The first Moment of Zen in any road book comes when the narrator poses the familiar question: Is it about the destination or about the journey? Then comes the second Moment of Zen: Maybe the journey is the destination. You can call this a cliché, or you can simply accept it as part of a traditional structure. Sonnets must have 14 lines. Heroes must have tragic flaws. And road books must have a moment when the weary traveler puts a hand to the chin and says, “Hmm. Wait! Maybe … ” Or, as Timothy Egan gnomically puts it in A Pilgrimage to Eternity, citing an 18th-century saint and fellow wanderer: “There is no way. The way is made by walking.”
Egan is a Pulitzer Prize–winning reporter and columnist. His book is an account of a 1,200-mile pilgrimage on the so-called Via Francigena, from the cathedral at Canterbury (where Archbishop Thomas à Becket was murdered, at royal behest, in A.D. 1170) to the precincts of the Vatican (where the purported bones of Saint Peter lie beneath the high altar)—retracing a route trod by countless medieval pilgrims.
Then comes the second Moment of Zen: Maybe the journey is the destination.
As Egan is aware, the pilgrimage book is one of the earliest forms of road book. Before Kerouac there was Chaucer. Dante’s Divine Comedy has the flavor of a pilgrimage book: it begins with the poet admitting that he is lost on the road, midway through life. The literature devoted to the best known Christian-pilgrimage route, the Camino de Santiago, would fill a library. (Not to be missed: Gideon Lewis-Kraus’s antic, blisters-and-all account in A Sense of Direction.) The Via Francigena—pronounced “frahn-chee-jeh-na”—is not as famous as the Camino, but it offers far greater variety: from Canterbury to Calais; past the cathedral at Reims and the abbey of Clairvaux; over the Alps into Switzerland; and along the spine of Italy to Lucca, Siena, Viterbo, and Rome.

- **DATA**

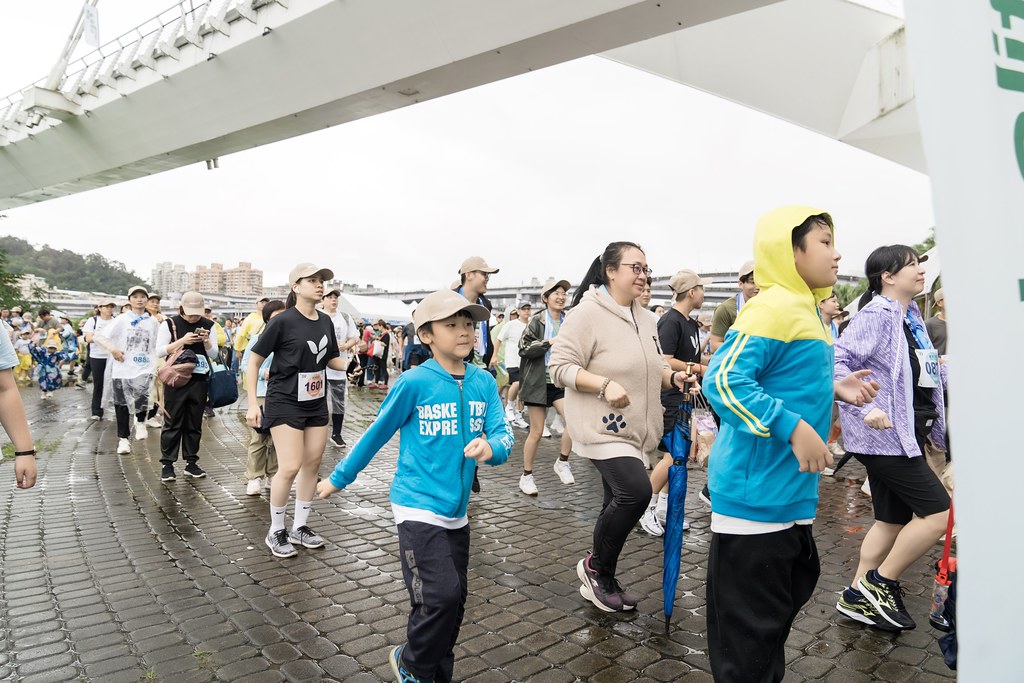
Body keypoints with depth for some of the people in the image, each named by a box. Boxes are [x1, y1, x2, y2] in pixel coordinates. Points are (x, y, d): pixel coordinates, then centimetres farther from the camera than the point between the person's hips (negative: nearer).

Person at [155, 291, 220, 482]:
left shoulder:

- **TASKS AND EXERCISES**
a – Transcribe the records that follow the passage on road books, word for word and including their blank line, but leave out the picture.
b – Write the next part of the passage on pilgrimage road books, picking up after its final sentence.

- **RESPONSES PER TASK**
a –
Body keypoints with depth for some of the people in the image, each named by a box. Boxes are [x1, y1, x2, y2] in pixel coordinates. Points are (x, y, d): pixel coordinates, then centimetres farther from the camera than the point between the person's hips (negative: nearer).

Person at [155, 291, 220, 482]:
left shoulder:

b –
When Egan sets off—following a route prescribed by Sigeric the Serious, archbishop of Canterbury, in A.D. 990—he has several objectives. One is to encounter the state of Christianity in what has largely become a post-Christian Europe—“to find God in Europe before God is gone.” Another is to reflect on the challenges facing one denomination in particular, the Catholic Church. Egan’s third objective is personal: to come to terms with his own uncertain faith. He describes himself as a “lapsed but listening” Catholic while admitting to an impatience with those, like himself, who inhabit “the squishy middle.” The reading material in his backpack represents non-squishy extremes: God Is Not Great, by Christopher Hitchens, and the Confessions of Saint Augustine. Like pilgrims on the Camino, Egan carries a “passport” that must be stamped at various points along the way if he is to earn an official testimonium when the journey comes to an end.
Chance Encounters
How does he fare in his quest? Pilgrimages are by nature unpredictable and picaresque. The days unfold. The weather changes. Plains give way to mountains. The past is everywhere present—centuries, millennia. Every few miles yields a chance conversation with a stranger. Many episodes prompt excursions by Egan into reflections on religion, theology, the inner life.
These are not his truest gift. His greater gift lies in recounting the episodes themselves—where serendipity has brought him. The Via Francigena takes Egan to a monastic library in Saint-Omer, where he turns the pages of an illuminated manuscript and finds notations by monks in the margins: “I am very cold,” “The parchment is hairy,” “Thank God, it will soon be dark.” The route takes him through the battlefields of the Somme; at the Museum of the Great War, in Péronne, he falls silent before a display of prosthetic limbs and eyes and noses. In Épernay, Egan ventures into the cellars of Moët & Chandon—17 miles of caves and tunnels—and visits the nearby tomb of the winemaker and monk Dom Pérignon. He explores Brienne-le-Château, where a young Napoleon spent unhappy years enduring the spartan Catholicism of a military academy. Egan quotes an older Bonaparte: “Religion is what keeps the poor from murdering the rich.”
Notations by monks in the margins read: “I am very cold,” “The parchment is hairy.”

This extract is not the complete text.